## Extracted text
Could you please give me as much information as you can about your database setup? For example, the last test I ran was on a Microsoft Azure SQL Database, with the pricing tier "General Purpose - Serverless: Gen5, 1 vCore".
It'd also be helpful to get exact version information:
> SELECT @@version AS version;
Microsoft SQL Azure (RTM) - 12.0.2000.8 Jun 1 2023 13:36:49 Copyright (C) 2022 Microsoft Corporation
Hi, @SamirTalwar, thank you for your assistance with this matter.
I have executed the query and obtained the following result:
Microsoft SQL Server 2019 (RTM-CU19) (KB5023049) - 15.0.4298.1 (X64) Jan 27 2023 16:44:09 Copyright (C) 2019 Microsoft Corporation Standard Edition (64-bit) on Linux (Ubuntu 18.04.6 LTS) <X64>
Version info as requested:
Microsoft SQL Azure (RTM) - 12.0.2000.8 Jun 1 2023 13:36:49 Copyright (C) 2022 Microsoft Corporation
I'm using Azure's fully-managed SQL Server:
Let me know if I can provide any additional information to help you debug. If I discover any sort of pattern to these outages, I'll be sure to post here as well. Given that it doesn't happen very often, it might be awhile 😮💨
Hi folks, we're having trouble getting to the bottom of this. To find out if it's our own connection pooling mechanism or not, we have added a new toggle in v2.30.1. You can set your pool settings to {"enable": false}
(using the CLI or API; the Console does not support this).
When you have access to v2.30.1, please give this a shot and let us know if it resolves the issue or not. Either way, it will be valuable information for tracking down the issue.
Thanks.
Happy to do so Samir. I haven't used the CLI much, but should be able to get this done by EOW. I'll let you know when I'm able to flip the bit and hopefully I can re-produce the issue in the coming weeks 🤞🏻
Some update from us to help you debug this.
We migrated our Hasura deployment from Cloud Run to GKE, both were using GCP VPN to connect to the database. All hasura configuration stayed the same.
We have been 22 days without a problem now.
@SamirTalwar, perhaps I'm being dense, but I don't see an obvious way to update my pool settings via hasura CLI. I've configured my CLI to point to the Hasura cloud instance via HASURA_GRAPHQL_ENDPOINT & HASURA_GRAPHQL_ADMIN_SECRET env vars. I've looked at the help documentation but I need help finding the right command.

## Work order A
Please print the part of the support thread starting at "We migrated our" and ending at "the right command.".
## Work order B
List every distinct version number written with dots in the support thread.

## Excerpts from the dataset

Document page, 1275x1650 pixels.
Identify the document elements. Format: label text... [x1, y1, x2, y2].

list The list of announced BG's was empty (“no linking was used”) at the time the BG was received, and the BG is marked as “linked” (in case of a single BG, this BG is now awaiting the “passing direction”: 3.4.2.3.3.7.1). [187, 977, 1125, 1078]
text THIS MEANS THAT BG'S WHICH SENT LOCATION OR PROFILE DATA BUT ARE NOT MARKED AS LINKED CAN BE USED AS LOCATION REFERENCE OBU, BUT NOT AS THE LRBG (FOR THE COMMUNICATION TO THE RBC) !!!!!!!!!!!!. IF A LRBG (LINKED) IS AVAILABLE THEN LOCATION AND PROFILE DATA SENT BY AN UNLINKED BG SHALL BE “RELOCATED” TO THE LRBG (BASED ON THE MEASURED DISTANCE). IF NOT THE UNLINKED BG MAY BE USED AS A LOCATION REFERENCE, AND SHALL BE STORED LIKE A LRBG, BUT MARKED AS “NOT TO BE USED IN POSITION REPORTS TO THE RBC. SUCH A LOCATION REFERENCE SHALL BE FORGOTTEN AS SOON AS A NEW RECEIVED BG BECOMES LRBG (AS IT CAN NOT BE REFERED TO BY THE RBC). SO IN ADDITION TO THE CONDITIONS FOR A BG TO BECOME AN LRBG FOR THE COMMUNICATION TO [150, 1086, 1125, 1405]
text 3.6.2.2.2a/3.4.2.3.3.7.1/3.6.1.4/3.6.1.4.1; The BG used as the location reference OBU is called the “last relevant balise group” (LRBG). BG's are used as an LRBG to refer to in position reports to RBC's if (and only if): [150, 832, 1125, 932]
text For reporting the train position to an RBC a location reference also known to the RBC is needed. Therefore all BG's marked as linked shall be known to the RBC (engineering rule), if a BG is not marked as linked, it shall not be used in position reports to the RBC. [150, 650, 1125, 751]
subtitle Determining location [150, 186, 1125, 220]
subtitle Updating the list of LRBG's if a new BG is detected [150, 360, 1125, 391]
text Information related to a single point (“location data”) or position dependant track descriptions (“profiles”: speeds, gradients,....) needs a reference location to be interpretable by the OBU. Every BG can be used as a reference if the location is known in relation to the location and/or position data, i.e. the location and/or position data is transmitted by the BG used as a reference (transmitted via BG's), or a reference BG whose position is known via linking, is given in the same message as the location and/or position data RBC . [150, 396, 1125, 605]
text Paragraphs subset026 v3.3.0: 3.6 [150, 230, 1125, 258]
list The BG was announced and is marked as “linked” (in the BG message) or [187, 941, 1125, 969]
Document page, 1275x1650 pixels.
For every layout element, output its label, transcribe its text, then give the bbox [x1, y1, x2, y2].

## Exercise output A
We migrated our Hasura deployment from Cloud Run to GKE, both were using GCP VPN to connect to the database. All hasura configuration stayed the same.
We have been 22 days without a problem now.
@SamirTalwar, perhaps I'm being dense, but I don't see an obvious way to update my pool settings via hasura CLI. I've configured my CLI to point to the Hasura cloud instance via HASURA_GRAPHQL_ENDPOINT & HASURA_GRAPHQL_ADMIN_SECRET env vars. I've looked at the help documentation but I need help finding the right command.

## Exercise output B
12.0.2000.8
15.0.4298.1
18.04.6
v2.30.1